The aim of the study was to determine whether a hysterectomy at the time of native tissue pelvic organ prolapse repair is cost-effective for the prevention of endometrial cancer.
We created a decision analysis model using TreeAge Pro. We modeled prolapse recurrence after total vaginal hysterectomy with uterosacral ligament suspension (TVH-USLS) versus sacrospinous ligament fixation hysteropexy (SSLF-HPXY). We modeled incidence and diagnostic evaluation of postmenopausal bleeding, including risk of endometrial pathology and diagnosis or death from endometrial cancer. Modeled costs included those associated with the index procedure, subsequent prolapse repair, endometrial biopsy, pelvic ultrasound, hysteroscopy, dilation and curettage, and treatment of endometrial cancer.
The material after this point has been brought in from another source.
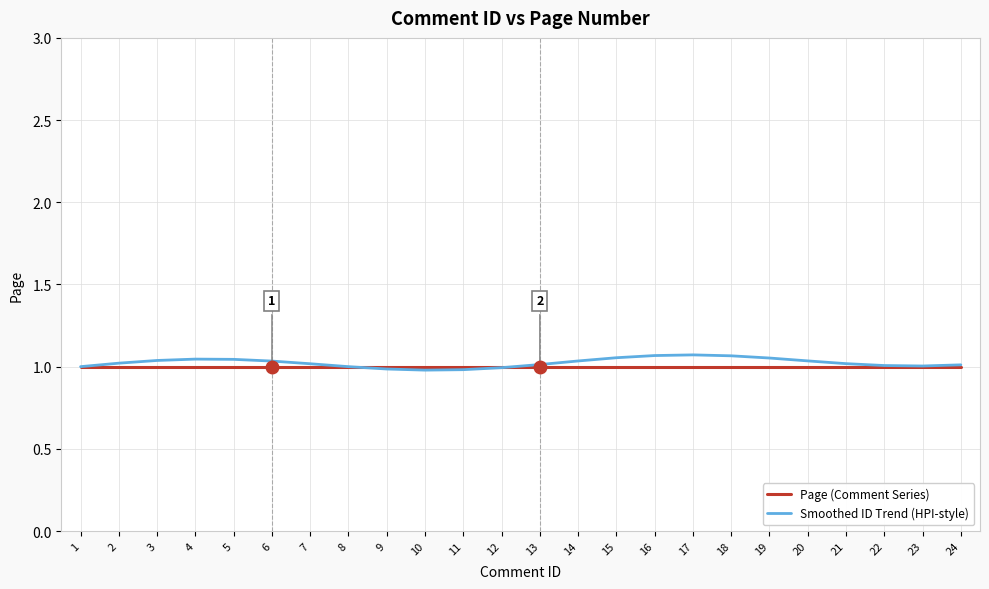

True or false: Page (Comment Series) has a value of 1.3 at 9.

False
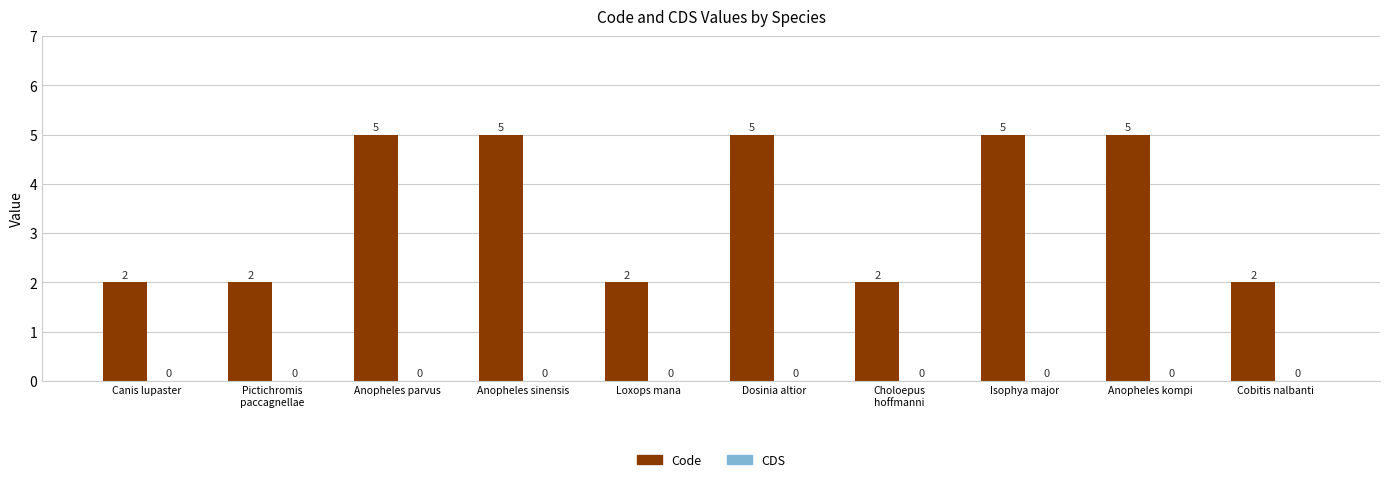

What is the greatest value displayed?

5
TVH-USLS costs US $587.61 more than SSLF-HPXY per case of prolapse. TVH-USLS prevents 1.1% of women from experiencing postmenopausal bleeding and its diagnostic workup. It prevents 0.95% of women from undergoing subsequent major surgery for the treatment of either prolapse recurrence or suspected endometrial cancer. Using our model, it costs US $2,698,677 to prevent one cancer death by performing TVH-USLS. As this is lower than the value of a statistical life, it is cost-effective to perform TVH-USLS for cancer prevention. Multiple 1-way sensitivity analyses showed that changes to input variables would not significantly change outcomes.
TVH-USLS increased costs but reduced postmenopausal bleeding and subsequent major surgery compared with SSLF-HPXY. Accounting for these differences, TVH-USLS was a cost-effective approach for the prevention of endometrial cancer. Uterine preservation/removal at the time of prolapse repair should be based on the woman’s history and treatment priorities, but cancer prevention should be one aspect of this decision.